Parte il 12 dicembre da Montepulciano il viaggio musicale e spirituale della XXIXª edizione del Toscana Gospel Festival  con Nathan Mitchell & the Voices of Inspiration  

La data è quella di venerdì 12 dicembre alle ore 21.15, il luogo la sala Ex Macelli di Montepulciano: è qui che si apre ufficialmente la XXIXª edizione del Toscana Gospel Festival, uno degli appuntamenti musicali più longevi e riconosciuti d’Italia; e lo fa con un concerto che promette di lasciare il segno. Sul palco Nathan Mitchell & The Voices of Inspiration, formazione della Florida capace di trasformare ogni esibizione in un vortice di energia, emozione e spiritualità contemporanea. Nathan Mitchell, compositore, produttore, tastierista e polistrumentista statunitense, è oggi considerato una delle voci più influenti della scena smooth jazz e soul moderna. Artista completo, dotato di un linguaggio musicale che unisce eleganza tecnica e profondità spirituale, Mitchell è noto nel panorama internazionale come un autentico “musical storyteller”: un narratore capace di accompagnare il pubblico in un viaggio emotivo che attraversa soul, funk, gospel e jazz. Nel suo percorso ha collaborato con alcune delle icone più famose del panorama musicale soul and gospel, e vanta un percorso ricco di riconoscimenti: tre nomination NAACP come “Outstanding Jazz Album”, una nomination ai GRAMMY come produttore e compositore, sette brani nella Top 30 di Billboard e due singoli arrivati alla posizione numero 1.Accanto a lui, The Voices of Inspiration, ensemble vocale straordinario per intensità e capacità espressiva. La XXIXª edizione del Toscana Gospel Festival porta con sé un significato speciale. L’intera rassegna è dedicata a Rosa Parks, a settant’anni dal suo gesto del 1° dicembre 1955 a Montgomery, Alabama.

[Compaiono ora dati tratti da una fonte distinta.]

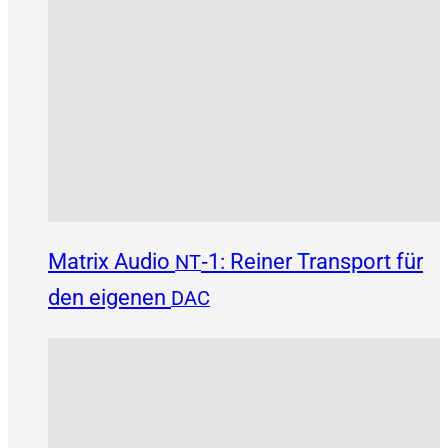
Matrix Audio
‑1: Reiner Transport für
NT
den eigenen
DAC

Quel gesto semplice e radicale — rifiutarsi di cedere il posto su un autobus a un passeggero bianco — divenne la scintilla di un cambiamento epocale, dando avvio al boicottaggio dei bus e diventando simbolo universale della lotta per i diritti civili. Ricordare Rosa Parks oggi, in un festival che celebra la tradizione afroamericana del gospel, significa illuminare il legame profondo tra musica, memoria e diritti. Significa riconoscere che il gospel non è solo canto: è resistenza, è comunità, è storia viva.